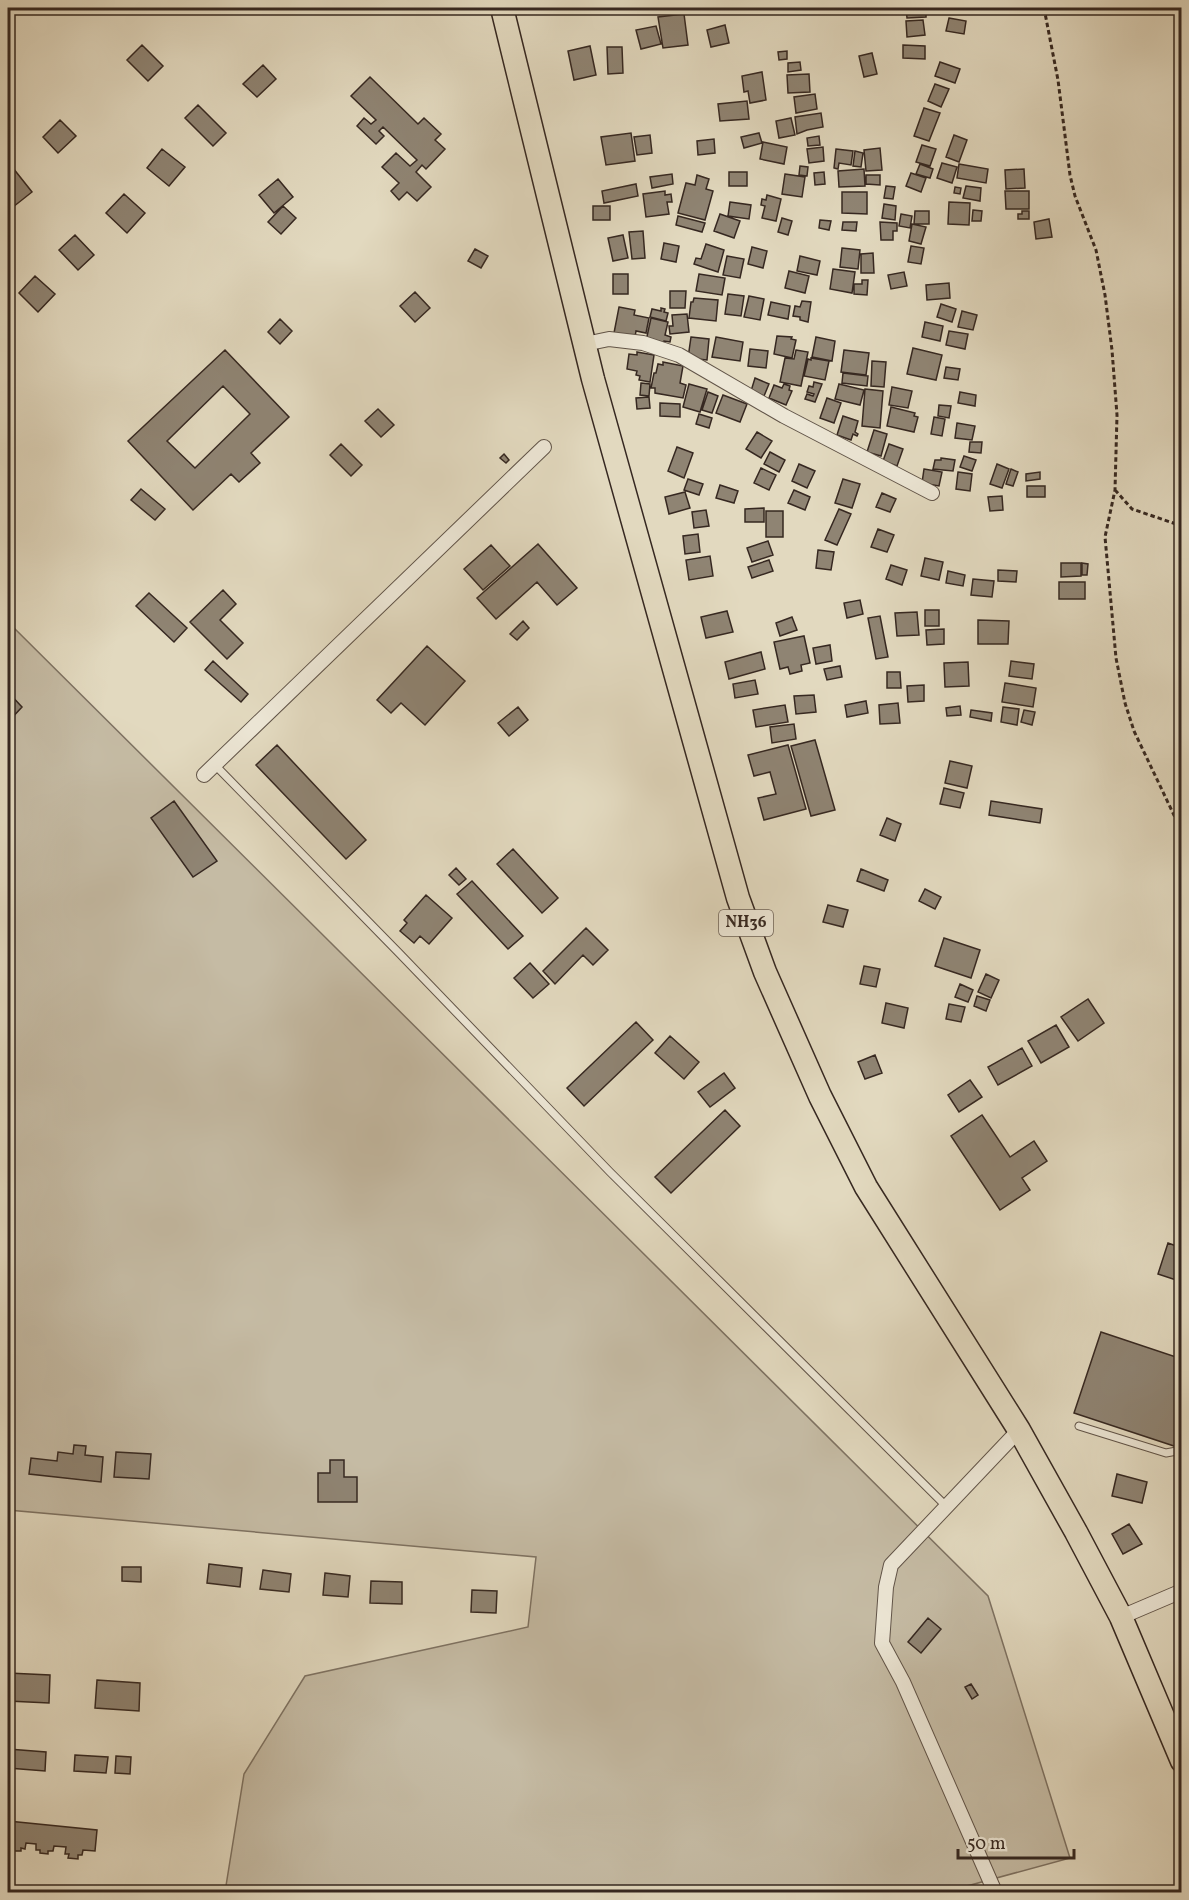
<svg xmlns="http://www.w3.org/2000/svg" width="1189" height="1900" viewBox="0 0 1189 1900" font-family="Vollkorn,serif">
  <rect width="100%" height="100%" fill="#e2d9bf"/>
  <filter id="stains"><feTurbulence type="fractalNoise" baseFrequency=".00333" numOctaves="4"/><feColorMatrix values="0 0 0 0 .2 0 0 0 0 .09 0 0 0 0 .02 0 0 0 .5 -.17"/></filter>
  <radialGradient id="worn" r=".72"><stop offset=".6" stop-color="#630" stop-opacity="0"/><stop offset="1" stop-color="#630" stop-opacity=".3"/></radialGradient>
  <path fill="#c5bba4" stroke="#7e7262" stroke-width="1.5" d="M8 622 988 1596 1070 1858 945 1892H225L244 1774 305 1676 528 1627 536 1557 8 1510Z"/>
  <path fill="#8f8473" stroke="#362821" stroke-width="1.5" fill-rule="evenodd" d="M882 8H900V9L883 12Z
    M906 8H926V17L907 18Z
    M684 14 688 45 663 48 658 17Z
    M949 18 966 21 964 34 946 31Z
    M923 20 925 35 907 37 906 21Z
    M725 25 729 43 711 47 707 30Z
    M656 26 661 44 641 49 636 30Z
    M142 45 163 66 148 81 127 60Z
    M903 45 925 46V59L903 58Z
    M590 46 596 75 574 80 568 51Z
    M607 47H622L623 73 608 74Z
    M787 51V59L779 60 778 52Z
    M872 53 877 74 864 77 859 56Z
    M800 62 801 70 788 72V63Z
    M940 62 960 69 955 83 935 76Z
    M263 65 276 79 257 97 243 84Z
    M762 72 766 100 750 103 748 91 744 92 742 76Z
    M809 74 810 92 788 93 787 75Z
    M370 77 418 124 424 118 441 134 435 140 445 149 426 169 422 165 416 172 431 187 417 201 407 192 399 200 391 191 399 183 382 167 396 153 410 166 417 160 383 127 379 131 384 136 376 144 357 126 364 118 371 124 376 120 351 96Z
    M935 84 949 89 941 107 928 101Z
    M815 94 817 109 796 113 794 97Z
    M747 101 749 119 720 121 718 104Z
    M198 105 226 133 213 146 185 118Z
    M924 108 940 113 929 141 914 136Z
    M821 113 823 127 807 130 797 134 795 117Z
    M791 118 795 135 779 138 776 121Z
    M60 120 76 136 58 153 43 137Z
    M631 133 635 161 606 165 601 137Z
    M759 133 762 143 744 148 741 137Z
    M650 135 652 153 637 155 634 137Z
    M954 135 967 140 959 162 946 157Z
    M819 136 820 145 808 146 807 138Z
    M714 139 715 153 698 155 697 141Z
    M763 142 787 147 784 164 760 159Z
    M922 145 936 149 930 166 916 162Z
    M823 147 824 161 809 163 807 149Z
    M880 148 882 170 866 171 864 150Z
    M162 149 185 167 169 186 147 168Z
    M836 149 853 151 851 165 839 163 838 169 834 168Z
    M855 151 863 153 861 167 853 166Z
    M942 163 957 167 952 183 937 178Z
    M920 164 933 169 930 178 916 174Z
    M959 164 988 169 986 183 957 178Z
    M800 166 808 167 807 176 799 175Z
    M13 168 32 192 13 207 8 200V173Z
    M864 169 865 186 839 187 838 171Z
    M1024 169 1025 188 1006 189 1005 170Z
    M729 172H747V186H729Z
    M824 172 825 184 815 185 814 173Z
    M911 173 926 178 921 192 906 186Z
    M672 174 673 184 652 188 650 177Z
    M785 174 805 177 802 197 782 194Z
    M697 175 709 179 706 189 713 191 705 220 678 213 686 183 695 185Z
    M866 175H880V185L866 184Z
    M278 179 293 197 274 213 259 195Z
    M636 184 638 196 604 203 602 191Z
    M886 186 895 187 893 199 884 198Z
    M966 186 981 188 980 201 963 198Z
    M955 187 961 188 960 194 954 193Z
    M665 191V195L671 194 672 202H667L669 214 646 217 643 194Z
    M1005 191H1029V209H1006Z
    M842 192H867V214L842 213Z
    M124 194 145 213 127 233 106 213Z
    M767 195 781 199 776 221 762 218 765 206 761 205 762 199 766 200Z
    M730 202 751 205 749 219 728 216Z
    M949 202 970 203 969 225 948 224Z
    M884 204 896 206 895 220 882 218Z
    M283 206 296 218 281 234 268 222Z
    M593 206H610V220H593Z
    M973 210 982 211 981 221H972Z
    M915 211H929V224H914Z
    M1022 211H1029V219H1018V214H1022Z
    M720 214 740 221 734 238 714 231Z
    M901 214 912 216 910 228 899 226Z
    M678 216 705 223 702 232 676 225Z
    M782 218 792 221 788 235 778 232Z
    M1049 219 1052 237 1036 239 1034 222Z
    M820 220 831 221 829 230 819 228Z
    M843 222H857L856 231 842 230Z
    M880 222 897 223V231H893V240H881Z
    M912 224 926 227 921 244 909 241Z
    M643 231 645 258 632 259 629 232Z
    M75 235 94 255 78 270 59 250Z
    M623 235 628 258 613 261 608 238Z
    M664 243 679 246 676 262 661 259Z
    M706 244 724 250 718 272 694 264 696 258 701 259Z
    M911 246 924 248 921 264 908 262Z
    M752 247 767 251 763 268 748 264Z
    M842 248 860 250 858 269 840 267Z
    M475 249 488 256 481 268 468 261Z
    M873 253 874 273H861V254Z
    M727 256 744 259 740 278 723 275Z
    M800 256 820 261 817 275 797 271Z
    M833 269 855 272 852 293 830 289Z
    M789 271 809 276 805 293 785 288Z
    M904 272 907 286 891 289 888 275Z
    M613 274H628V294H613Z
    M699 274 725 278 722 295 696 291Z
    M35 276 55 294 38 312 19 293Z
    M862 280H868L867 295 854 294V284H862Z
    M949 283 950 298 927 300 926 285Z
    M670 291H686L685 308H670Z
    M415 292 430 308 415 322 400 306Z
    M728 294 744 296 741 316 725 314Z
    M749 296 764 299 760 320 744 317Z
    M694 298 718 300 716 321 689 318 691 302H693Z
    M802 301 811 302 808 322 800 320V317L793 316 795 306 800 307Z
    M771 302 790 306 788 319 768 315Z
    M941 304 956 309 952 322 937 317Z
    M619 307 635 310 634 315 649 318 646 333 636 331 635 337 614 333Z
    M661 308 665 309 664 312 668 313 666 321 650 317 652 309 661 311Z
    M962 311 977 315 973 330 958 327Z
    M687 314 689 332 670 334 669 326H673L672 315Z
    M651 318 668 322 665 335 671 337 670 342 664 341 663 345 646 341Z
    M280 319 292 331 280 344 268 332Z
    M925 322 943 326 940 341 922 337Z
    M8 331 13 338 8 343Z
    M949 331 968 334 965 349 946 345Z
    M777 336 792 337 791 339 796 340 792 358 774 354Z
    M691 337 709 339 707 360 688 358Z
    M716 337 743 342 740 361 712 357Z
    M816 337 835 341 832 361 812 357Z
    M913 348 942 355 936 380 907 374Z
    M750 349 768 351 766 368 748 366Z
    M225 350 289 417 251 453 260 463 239 482 231 474 193 510 128 441ZM223 386 250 414 195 468 167 441Z
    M796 350 808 352 801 386 780 382 785 358 794 359Z
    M844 350 869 353 866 375 841 372Z
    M637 352 654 355 650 382 639 380 640 376 636 375 637 371 627 369 629 354 637 355Z
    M811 358 829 361 825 380 804 376 808 359 811 360Z
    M872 361 886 362 884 387 871 386Z
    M663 362 683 366 680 383 686 385 683 398 655 393V388H651L654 373H656L658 364 663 365Z
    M946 367 960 369 958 380 944 378Z
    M843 373 868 376 867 386 842 383Z
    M755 378 769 384 764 396 751 391Z
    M814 382 822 384 815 402 805 399 807 394 813 396 814 394 807 392 809 386 813 387Z
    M641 383 650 384 649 396 640 395Z
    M689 384 707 389 700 412 683 407Z
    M784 384 790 386 789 390 792 391 786 405 769 398 774 385 782 388Z
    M839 384 864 390 860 405 835 399Z
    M892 387 912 391 908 408 889 405Z
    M865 389 883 391 880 428 862 426Z
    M708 392 718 396 712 413 702 410Z
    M960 392 976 395 975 406 958 403Z
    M723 395 747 404 740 422 716 413Z
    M649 397 650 408 637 409 636 398Z
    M827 398 841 403 834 423 820 418Z
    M660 403 680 404V417L660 416Z
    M939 405 951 406 949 418 938 416Z
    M891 407 915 413 914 416 918 417 914 432 887 426Z
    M378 409 394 425 381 437 365 421Z
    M699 414 712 418 709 428 696 424Z
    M843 416 858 421 855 432 858 434 857 436 853 434 851 440 837 435Z
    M934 417 945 419 942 436 931 434Z
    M957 423 975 426 972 440 955 438Z
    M874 430 887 434 881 456 867 452Z
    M757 432 772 441 761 458 746 449Z
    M970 442H982L981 453 969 452Z
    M341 444 362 465 351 476 330 455Z
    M889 444 903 449 897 466 883 461Z
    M677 447 693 453 684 478 668 471Z
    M770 452 785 460 779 472 764 464Z
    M504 454 509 460 506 463 500 458Z
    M964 456 976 460 972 471 960 467Z
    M941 458 955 460 953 471 933 469 935 460H941Z
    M799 464 815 471 807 488 792 481Z
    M997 464 1009 469 1002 488 990 484Z
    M761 468 776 475 769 490 754 483Z
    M924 469 942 472 939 486 922 483Z
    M1011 469 1018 472 1013 486 1006 484Z
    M958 472 972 474 970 491 956 489Z
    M1040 472V479L1026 481V474Z
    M688 479 703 484 699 495 684 490Z
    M843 479 860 484 852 508 835 503Z
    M720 485 738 491 734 503 716 498Z
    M1027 486H1045V497H1027Z
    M141 489 165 509 155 520 131 500Z
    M794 490 810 497 805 510 788 503Z
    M685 492 690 508 669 514 665 497Z
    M882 493 896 499 890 512 876 507Z
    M1002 496 1003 510 990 511 988 497Z
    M764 508V522H745V509Z
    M839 509 851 514 837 545 825 540Z
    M706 510 709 526 694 528 692 512Z
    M766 511H783V537H766Z
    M878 529 894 535 887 552 871 547Z
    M698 534 700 552 685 554 683 536Z
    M768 541 773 555 752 562 747 548Z
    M538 544 577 588 557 605 537 582 496 619 477 598Z
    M491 545 510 566 483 590 464 569Z
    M818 550 834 552 831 570 816 568Z
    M710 556 713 576 689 580 686 560Z
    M925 558 943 562 939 580 921 576Z
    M769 560 773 571 752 578 748 567Z
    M1061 563H1081V576L1061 577Z
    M1082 563 1088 564 1087 575H1082Z
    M891 565 907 570 902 585 886 579Z
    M998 570 1017 571 1016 582 998 581Z
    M948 571 965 575 963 586 946 583Z
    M973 579 994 581 992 597 971 595Z
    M1059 582H1085V599H1059Z
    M223 590 236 604 220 620 243 643 227 659 190 622Z
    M149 593 187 628 174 642 136 606Z
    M860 600 863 614 847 618 844 603Z
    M925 610H939V626H925Z
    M727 611 733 632 706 638 701 617Z
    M917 612 919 635 897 636 895 613Z
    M880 616 888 657 876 659 868 618Z
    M792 617 797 630 780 636 776 623Z
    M978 620 1009 621 1008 644H978Z
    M523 621 529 628 517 640 510 634Z
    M944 629V644L927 645 926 630Z
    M804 636 810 663 801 665 802 671 790 674 788 667 780 669 774 642Z
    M830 645 832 661 816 664 813 648Z
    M427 646 465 681 425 725 401 703 391 713 377 700Z
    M761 652 765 669 729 679 725 662Z
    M213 661 248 694 241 702 205 670Z
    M1011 661 1034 664 1032 679 1009 676Z
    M968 662 969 686 945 687 944 663Z
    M840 666 842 677 827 680 824 669Z
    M887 672H900L901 688H887Z
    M755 680 758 694 735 698 733 684Z
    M1005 683 1036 688 1033 707 1002 702Z
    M924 685V701L908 702 907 686Z
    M8 692 22 707 8 722Z
    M814 695 816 712 796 714 794 696Z
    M866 701 868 713 847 717 845 705Z
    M898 703 900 723 880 724 879 705Z
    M785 705 788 722 756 727 753 710Z
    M960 706 961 715 947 716 946 708Z
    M518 707 528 720 509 736 498 723Z
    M1003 707 1019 709 1017 725 1001 722Z
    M971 710 992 713 991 721 970 717Z
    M1024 710 1035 712 1032 725 1021 722Z
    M794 724 796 739 772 743 770 727Z
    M815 740 835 810 811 816 791 746Z
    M277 745 366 840 346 859 256 765Z
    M788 745 806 809 764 820 758 798 776 794 770 772 754 776 748 755Z
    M950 761 972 766 967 788 945 783Z
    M944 788 964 793 960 808 940 804Z
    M174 801 217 861 193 877 151 818Z
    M991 801 1042 809 1040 823 989 815Z
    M887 818 901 824 895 841 880 835Z
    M513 849 558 898 542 913 497 864Z
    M456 868 466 879 459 885 449 875Z
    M861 869 888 880 884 891 857 881Z
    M472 881 523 936 508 949 457 894Z
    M925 889 941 897 935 909 919 901Z
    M426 895 452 918 429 944 420 936 414 943 400 931 407 923 404 920Z
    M828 905 848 910 843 927 823 922Z
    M586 928 608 950 593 965 583 955 555 984 543 971Z
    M944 938 980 950 971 978 935 966Z
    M530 963 549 984 533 998 514 978Z
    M864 966 880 969 876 987 860 984Z
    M986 974 999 980 991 998 978 992Z
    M960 984 973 990 968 1002 955 997Z
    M977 996 990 1000 986 1011 974 1006Z
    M1088 999 1104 1023 1078 1041 1061 1017Z
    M886 1003 908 1008 904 1028 882 1023Z
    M949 1004 965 1007 961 1022 946 1019Z
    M636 1022 653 1040 584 1106 567 1088Z
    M1056 1025 1069 1047 1041 1063 1028 1041Z
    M670 1036 699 1062 684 1079 655 1053Z
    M1022 1048 1032 1066 998 1085 988 1067Z
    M875 1055 882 1073 865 1079 858 1062Z
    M724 1073 735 1088 710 1107 698 1092Z
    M970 1080 982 1097 959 1112 948 1095Z
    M725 1110 740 1126 671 1193 655 1177Z
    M982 1115 1010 1157 1034 1141 1047 1161 1022 1178 1030 1190 1000 1210 951 1136Z
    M1168 1243 1182 1248V1282L1158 1274Z
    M1101 1332 1182 1359V1434L1177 1447 1074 1413Z
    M74 1445 86 1446 85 1455 103 1457 101 1482 29 1474 31 1458 57 1461 58 1452 73 1454Z
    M116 1452 151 1454 149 1479 114 1477Z
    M330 1460H344V1477H357V1502H318V1473H330Z
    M1117 1474 1147 1482 1142 1503 1112 1496Z
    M1129 1524 1142 1544 1123 1554 1112 1534Z
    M209 1564 242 1568 240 1587 207 1583Z
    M122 1567H141V1582L122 1581Z
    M263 1570 291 1574 289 1592 260 1589Z
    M325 1573 350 1576 348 1597 323 1595Z
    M371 1581 402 1582V1604L370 1603Z
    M472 1590 497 1591 496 1613 471 1612Z
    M928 1618 941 1629 921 1653 908 1642Z
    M8 1673 50 1675 49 1703 8 1701Z
    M97 1680 140 1683 139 1711 95 1708Z
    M971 1684 978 1695 972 1699 965 1687Z
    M8 1749 46 1752 45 1771 8 1768Z
    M75 1755 108 1757 106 1773 74 1771Z
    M116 1756 131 1757 130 1774 115 1773Z
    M8 1821 97 1830 95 1851 83 1850 82 1855H78V1859L68 1858 69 1854H65L66 1847 54 1846 53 1851H48V1854L40 1853V1850H36V1844L26 1843 25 1849 21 1848V1851H13V1847H9V1841H8Z"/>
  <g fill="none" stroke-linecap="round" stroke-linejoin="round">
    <g stroke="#615448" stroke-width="9">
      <path id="service" d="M215 765 399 953 610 1172 947 1507
        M1079 1426 1166 1453 1182 1450"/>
    </g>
    <g stroke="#615448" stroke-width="16">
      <path id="minor" d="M585 344 609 339 643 343 679 355 784 416 932 493
        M204 775 544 447
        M1121 1617 1182 1591
        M995 1892 903 1682 882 1643 886 1587 891 1565 1019 1430"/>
    </g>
    <g stroke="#362821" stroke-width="25">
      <path id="trunk" d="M502 8 593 379 738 898 765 972 820 1096 866 1187 1019 1430 1076 1532 1121 1617 1182 1761"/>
    </g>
    <path stroke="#362821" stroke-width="3" stroke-dasharray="4.5 3" stroke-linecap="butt" d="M1044 8 1058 80 1070 175 1075 196 1096 250 1105 295 1112 350 1117 415 1115 490 1105 537 1116 658 1125 703 1134 731 1182 832
      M1115 490 1132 509 1182 526"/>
    <use href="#service" stroke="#ece6d5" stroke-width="7"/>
    <use href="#minor" stroke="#ece6d5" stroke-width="14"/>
    <use href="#trunk" stroke="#e2d9bf" stroke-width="22"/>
  </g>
  <g text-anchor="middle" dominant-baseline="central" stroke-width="4.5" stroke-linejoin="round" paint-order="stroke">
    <rect fill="#ece6d5" stroke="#6d6157" stroke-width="1.5" x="719" y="910" width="54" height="26" rx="4.5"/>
    <g font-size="16" font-weight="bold" fill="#362821">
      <text x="746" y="923">NH36</text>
    </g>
  </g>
  <rect width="1189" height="1900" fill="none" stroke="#e2d9bf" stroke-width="30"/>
  <rect x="9" y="9" width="1171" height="1882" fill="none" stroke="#362821" stroke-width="3"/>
  <rect x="15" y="15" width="1159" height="1870" fill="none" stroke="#362821" stroke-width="1.5"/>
  <path d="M958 1849v9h116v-9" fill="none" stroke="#362821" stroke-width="3"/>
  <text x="967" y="1849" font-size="18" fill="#362821" stroke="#ece6d5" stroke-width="4.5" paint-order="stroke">50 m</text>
  <rect width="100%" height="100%" filter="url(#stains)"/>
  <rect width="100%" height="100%" fill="url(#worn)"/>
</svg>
════════════════════
PROBLEM STATEMENT ->
All lines above between those holding "M491 545 510 566 483 590 464 569Z" and "M1024 710 1035 712 1032 725 1021 722Z", inclusive, must be set down unchanged, and no other line may be included.

ANSWER BOX ->
    M491 545 510 566 483 590 464 569Z
    M818 550 834 552 831 570 816 568Z
    M710 556 713 576 689 580 686 560Z
    M925 558 943 562 939 580 921 576Z
    M769 560 773 571 752 578 748 567Z
    M1061 563H1081V576L1061 577Z
    M1082 563 1088 564 1087 575H1082Z
    M891 565 907 570 902 585 886 579Z
    M998 570 1017 571 1016 582 998 581Z
    M948 571 965 575 963 586 946 583Z
    M973 579 994 581 992 597 971 595Z
    M1059 582H1085V599H1059Z
    M223 590 236 604 220 620 243 643 227 659 190 622Z
    M149 593 187 628 174 642 136 606Z
    M860 600 863 614 847 618 844 603Z
    M925 610H939V626H925Z
    M727 611 733 632 706 638 701 617Z
    M917 612 919 635 897 636 895 613Z
    M880 616 888 657 876 659 868 618Z
    M792 617 797 630 780 636 776 623Z
    M978 620 1009 621 1008 644H978Z
    M523 621 529 628 517 640 510 634Z
    M944 629V644L927 645 926 630Z
    M804 636 810 663 801 665 802 671 790 674 788 667 780 669 774 642Z
    M830 645 832 661 816 664 813 648Z
    M427 646 465 681 425 725 401 703 391 713 377 700Z
    M761 652 765 669 729 679 725 662Z
    M213 661 248 694 241 702 205 670Z
    M1011 661 1034 664 1032 679 1009 676Z
    M968 662 969 686 945 687 944 663Z
    M840 666 842 677 827 680 824 669Z
    M887 672H900L901 688H887Z
    M755 680 758 694 735 698 733 684Z
    M1005 683 1036 688 1033 707 1002 702Z
    M924 685V701L908 702 907 686Z
    M8 692 22 707 8 722Z
    M814 695 816 712 796 714 794 696Z
    M866 701 868 713 847 717 845 705Z
    M898 703 900 723 880 724 879 705Z
    M785 705 788 722 756 727 753 710Z
    M960 706 961 715 947 716 946 708Z
    M518 707 528 720 509 736 498 723Z
    M1003 707 1019 709 1017 725 1001 722Z
    M971 710 992 713 991 721 970 717Z
    M1024 710 1035 712 1032 725 1021 722Z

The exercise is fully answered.